Après avoir hanté les Olympiens, le stade Vélodrome effraie enfin les bonnes personnes. Ceux qui s’y rendent une fois par saison. Jadis avec l’espoir d’y décrocher au moins un point, aujourd’hui avec la crainte de rentrer les valises pleines. Seuls les braqueurs Sang et Or (0-1), sauvés par Mathew Ryan, auteur du match de sa vie, ont réussi à mettre un petit coup de canif à une copie presque parfaite. Sur les 17 derniers matches disputés chez eux, les Marseillais ont signé 13 succès, 3 nuls et, donc, 1 revers. Ils y ont surtout ajouté la manière, avec une ribambelle de buts (50 inscrits, soit 3 en moyenne), signant le meilleur bilan sur cette période, au sein des cinq grands championnats européens. À l’ombre de ces belles et prolifiques soirées, la troupe de Roberto De Zerbi a même mis à mal une idée reçue, selon laquelle sa philosophie serait stérile face aux formations frileuses.
Si l’OM n’aperçoit qu’au loin le record de succès consécutifs en Ligue 1, à la maison (7, série en cours, contre 14*), tous ont en mémoire ces jours où tout a changé. Sur les hauteurs de La Commanderie, l’on évoque encore ce stage commando comme un déclic. Le remède. Un avant et après Mallemort (26-28 novembre). Une idée originale signée De Zerbi, impatient d’entrer dans la psyché de ses garçonnets. Certains, trop fiers, ont d’abord fait mine d’être insensibles à la pression du Vel'… jusqu’à l’irruption de Valentin Rongier. Le doyen de l’effectif a brisé la glace, en confessant la peur qui a escorté ses débuts.

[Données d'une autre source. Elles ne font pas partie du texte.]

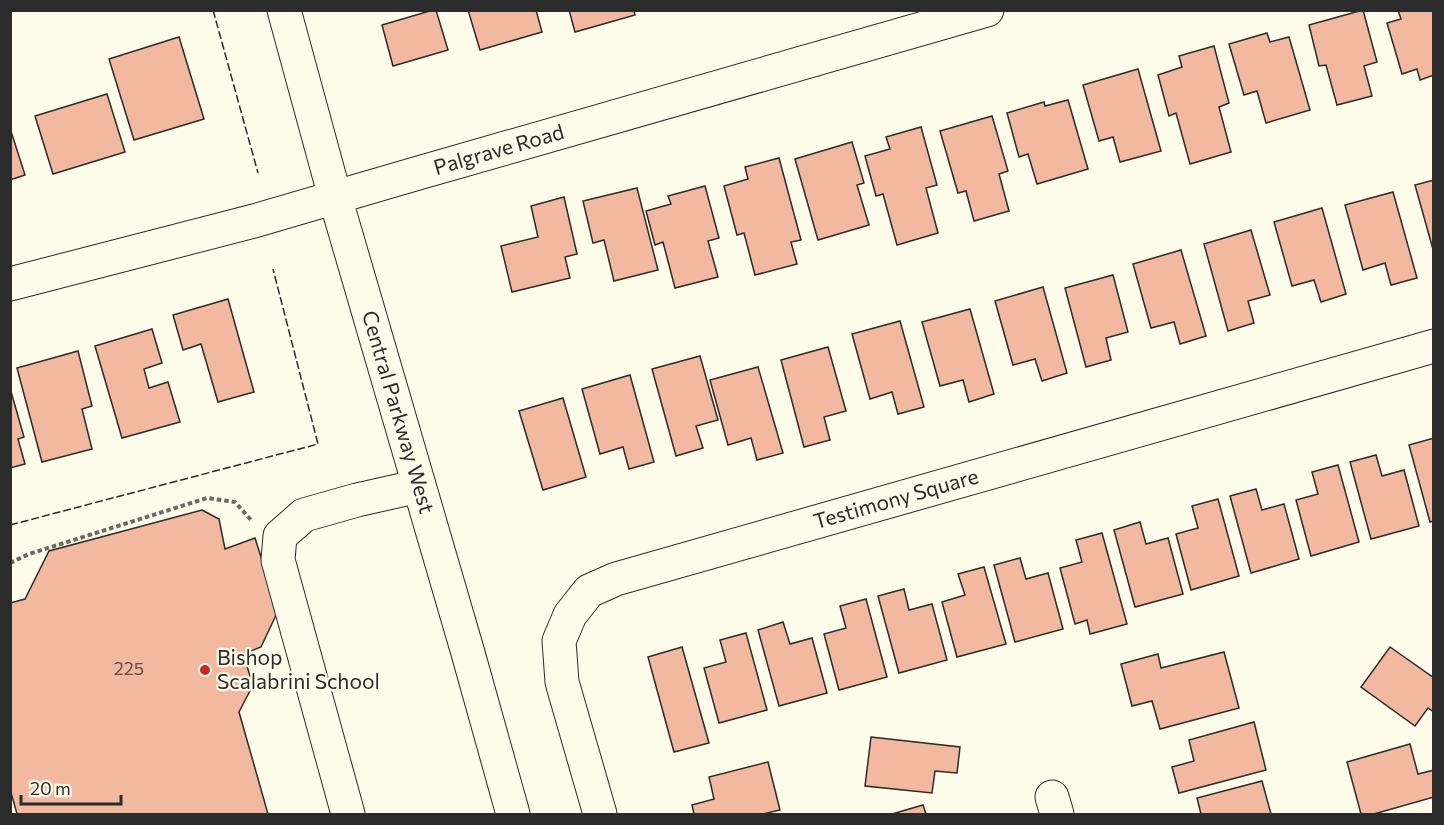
<svg xmlns="http://www.w3.org/2000/svg" width="1444" height="825" font-family="Commissioner,sans-serif">
<style>
.building{fill:#f2b8a0;stroke:#2b2b2b;stroke-width:1.5}
.lines{fill:none;stroke-linecap:round;stroke-linejoin:round}
.minor-casing{stroke:#2b2b2b;stroke-width:35}
.path{stroke:#6a6964;stroke-width:4;stroke-dasharray:4.5 3;stroke-linecap:butt}
.minor{stroke:#fdfbea;stroke-width:33}
.fence{stroke:#2b2b2b;stroke-width:1.5;stroke-dasharray:8 3;stroke-linecap:butt}
.poi-dot{fill:#c62828;stroke:#fdfbea;stroke-width:2}
.labels{text-anchor:middle;stroke-width:4.5;stroke-linejoin:round;paint-order:stroke}
.number-label{font-size:18px;fill:#5d4e48}
.street-label{font-size:21px;fill:#2b2b2b;stroke:#fdfbea}
.poi-label{font-size:21px;fill:#2b2b2b;stroke:#fdfbea;text-anchor:start}
</style>
<rect width="100%" height="100%" fill="#fdfbea"/>
<g class="building">
<path d="M433,10H436L448,50L393,66L382,25Z"/>
<path d="M468,10H536L542,32L480,50Z"/>
<path d="M569,10H634L635,15L575,32Z"/>
<path d="M1363,10L1377,62L1364,66L1372,96L1337,105L1326,65L1319,66L1309,25Z"/>
<path d="M1398,10H1434V75L1420,80L1417,69L1402,74L1387,23L1401,19Z"/>
<path d="M1267,33L1270,42L1289,37L1310,110L1266,123L1257,91L1244,95L1229,44Z"/>
<path d="M179,37L204,119L134,140L109,59Z"/>
<path d="M1214,46L1229,103L1219,107L1231,152L1190,164L1176,113L1169,116L1158,75L1182,67L1179,56Z"/>
<path d="M1138,69L1161,151L1120,162L1113,137L1099,141L1083,85Z"/>
<path d="M107,94L125,152L53,174L35,116Z"/>
<path d="M1068,100L1088,169L1037,184L1028,154L1019,157L1007,113L1044,102L1045,106Z"/>
<path d="M992,116L1008,171L999,174L1009,211L974,221L966,191L958,193L940,131Z"/>
<path d="M921,127L937,185L926,188L938,233L897,245L883,194L876,196L865,156L890,149L886,137Z"/>
<path d="M10,128L25,175L10,180Z"/>
<path d="M852,142L864,183L857,185L869,225L818,240L795,159Z"/>
<path d="M779,158L801,240L791,242L797,264L755,275L744,233L737,235L724,186L748,179L745,167Z"/>
<path d="M1434,180V253L1415,185Z"/>
<path d="M705,186L719,238L708,241L718,277L675,288L663,242L655,245L646,211L671,204L668,196Z"/>
<path d="M637,188L658,270L614,281L604,240L593,243L583,201Z"/>
<path d="M1393,192L1417,278L1391,285L1385,263L1363,270L1345,205Z"/>
<path d="M564,197L577,254L565,257L570,278L512,292L501,246L538,237L531,206Z"/>
<path d="M1322,208L1346,294L1321,302L1314,280L1292,286L1274,222Z"/>
<path d="M1251,230L1270,295L1248,301L1254,323L1228,331L1204,244Z"/>
<path d="M1181,250L1206,336L1180,344L1174,322L1151,328L1133,264Z"/>
<path d="M1113,275L1128,332L1106,338L1111,360L1086,367L1065,288Z"/>
<path d="M1043,287L1067,373L1042,381L1035,359L1013,365L995,301Z"/>
<path d="M228,299L254,392L218,402L201,344L183,350L173,315Z"/>
<path d="M970,309L994,394L969,402L963,380L940,386L922,322Z"/>
<path d="M900,321L924,407L898,414L892,392L870,399L852,334Z"/>
<path d="M152,329L162,363L144,369L149,388L168,382L180,422L122,438L95,346Z"/>
<path d="M828,347L846,411L824,417L830,440L804,447L781,360Z"/>
<path d="M78,351L92,406L82,409L92,449L42,462L17,368Z"/>
<path d="M700,356L718,420L696,426L703,448L676,456L652,369Z"/>
<path d="M758,367L783,453L757,460L751,438L728,445L710,380Z"/>
<path d="M630,375L654,462L629,469L623,447L600,454L582,389Z"/>
<path d="M10,388L24,437L18,439L25,464L10,468Z"/>
<path d="M563,398L586,477L543,490L519,411Z"/>
<path d="M1434,438V521L1430,522L1409,445Z"/>
<path d="M1376,455L1382,476L1404,470L1419,526L1371,539L1350,462Z"/>
<path d="M1338,465L1359,542L1311,556L1296,500L1318,494L1312,472Z"/>
<path d="M1256,489L1262,510L1284,504L1299,559L1251,573L1230,496Z"/>
<path d="M1218,499L1239,576L1191,590L1176,534L1198,528L1192,506Z"/>
<path d="M202,510L219,519L225,549L255,538L278,611L261,647L243,654L253,685L239,712L268,814H17L10,789V603L25,599L49,551Z"/>
<path d="M1140,522L1146,544L1168,538L1183,594L1135,607L1114,530Z"/>
<path d="M1102,533L1127,624L1090,634L1087,620L1075,624L1060,568L1082,562L1076,540Z"/>
<path d="M1020,558L1026,579L1048,573L1063,629L1015,642L994,565Z"/>
<path d="M984,567L1006,644L957,657L942,602L965,595L958,574Z"/>
<path d="M904,589L909,610L932,604L947,660L899,673L878,596Z"/>
<path d="M866,599L887,677L839,690L824,634L846,628L840,606Z"/>
<path d="M783,622L790,644L812,638L827,693L779,706L758,630Z"/>
<path d="M746,633L767,710L719,723L704,668L726,662L720,640Z"/>
<path d="M682,647L709,743L674,752L648,657Z"/>
<path d="M1390,647L1434,678V712L1428,708L1415,726L1361,687Z"/>
<path d="M1224,652L1239,708L1160,729L1152,701L1132,706L1121,664L1158,654L1161,668Z"/>
<path d="M1254,722L1266,770L1179,793L1172,767L1194,761L1189,740Z"/>
<path d="M871,737L960,747L957,773L935,771L932,793L865,786Z"/>
<path d="M1410,744L1418,774L1434,770V797L1374,814H1361L1347,762Z"/>
<path d="M768,762L780,810L763,814H694L692,805L714,799L709,777Z"/>
<path d="M1262,781L1271,814H1201L1197,798Z"/>
<path d="M923,805L926,814H892Z"/>
</g>
<g class="lines">
<g class="minor-casing">
<g id="minor">
<path id="s1" d="M284,10L335,197L468,653L513,814"/>
<path id="s2" d="M10,284L254,221L415,174L987,10"/>
<path d="M1052,797L1057,814"/>
<path d="M348,814L278,560L280,536L304,515L357,500L419,486"/>
<path id="s3" d="M600,814L562,682L559,641L570,615L589,591L616,579L1434,346"/>
</g>
</g>
<path class="path" d="M10,563L29,554L207,498L235,502L251,520"/>
<use href="#minor" class="minor"/>
<g class="fence">
<path d="M213,10L258,173"/>
<path d="M10,525L318,444L273,269"/>
</g>
</g>
<circle class="poi-dot" cx="205" cy="670" r="6"/>
<g class="labels">
<g class="number-label">
<text x="129" y="675">225</text>
</g>
<g class="street-label">
<text dy="7" stroke="none"><textPath href="#s2" startOffset="507">Palgrave Road</textPath></text>
<text dy="7" stroke="none"><textPath href="#s1" startOffset="418">Central Parkway West</textPath></text>
<text dy="7" stroke="none"><textPath href="#s3" startOffset="558">Testimony Square</textPath></text>
</g>
<g class="poi-label">
<text x="217" y="665">Bishop<tspan x="217" dy="24">Scalabrini School</tspan></text>
</g>
</g>
<rect width="1444" height="825" fill="none" stroke="#2b2b2b" stroke-width="24"/>
<path d="M21 795v9h100v-9" fill="none" stroke="#2b2b2b" stroke-width="3"/>
<text x="30" y="795" font-size="18" fill="#2b2b2b" stroke="#fdfbea" stroke-width="4.5" paint-order="stroke">20 m</text>
</svg>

"On a découvert qu’il y avait beaucoup de joueurs, même des cadres, qui redoutaient le Vélodrome. Ils craignaient de rater un but, de louper une passe ou un tacle. La peur d’être sifflé. Cette ferveur devait être un élan, elle s’était transformée en frein", raconte-t-on au club. Pour enfoncer le clou, De Zerbi a diffusé une vidéo sur Marseille, ces personnes qui font la ville et le club, ces supporters, mûres ou jeunes, riches ou pauvres, mais tous dévoués à l’OM.
Séquence émotion, loin d’être anecdotique. "Les joueurs ont compris que le public n’était pas seulement exigeant, mais aussi reconnaissant quand on le respecte. Il salue l’effort d’un attaquant qui sprinte sur 35 mètres pour récupérer un ballon, le dépassement de fonction d’un défenseur. Au Vel', on n’est pas là pour applaudir seulement les buts et petits ponts, ajoute-t-on au centre RLD, où l’on a mis l’accent sur l’investissement pour charmer le public, et dédramatiser l’échec de gestes décisifs, in fine plus rares au cours d’une rencontre. Grâce à cet état d’esprit, on se retrouve vraiment à jouer à douze contre onze."
Dans les bureaux, des enseignements ont été tirés. Ils ont esquissé, au moins une partie, du portrait-robot des futures recrues. Aubameyang, Emerson, Aguerd ou Pavard, avant de débarquer, en avaient vu d’autres. Davantage que des bleus, certes talentueux, comme Wahi, Brassier et Koné. Alors, quand le ton est donné dès l’atterrissage sur le sol provençal… "L’accueil à l’aéroport, c’est un avant-goût du stade Vélodrome, note l’entourage d’un joueur. Certes il y a une énorme attente, mais c’est aussi beaucoup d’amour. De la confiance pour les premiers pas au Vel', pour aborder cet événement sans trembler." Et défendre la forteresse marseillaise.